Without the pictures, set down every line of the data exactly.

Start of Block

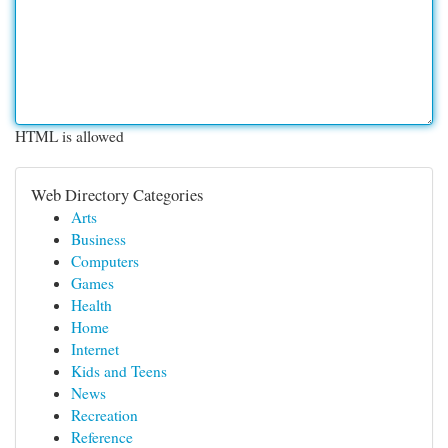
HTML is allowed
Web Directory Categories
Arts
Business
Computers
Games
Health
Home
Internet
Kids and Teens
News
Recreation
Reference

End of Block

#### Response to this exercise
HTML is allowed
Web Directory Categories
Arts
Business
Computers
Games
Health
Home
Internet
Kids and Teens
News
Recreation
Reference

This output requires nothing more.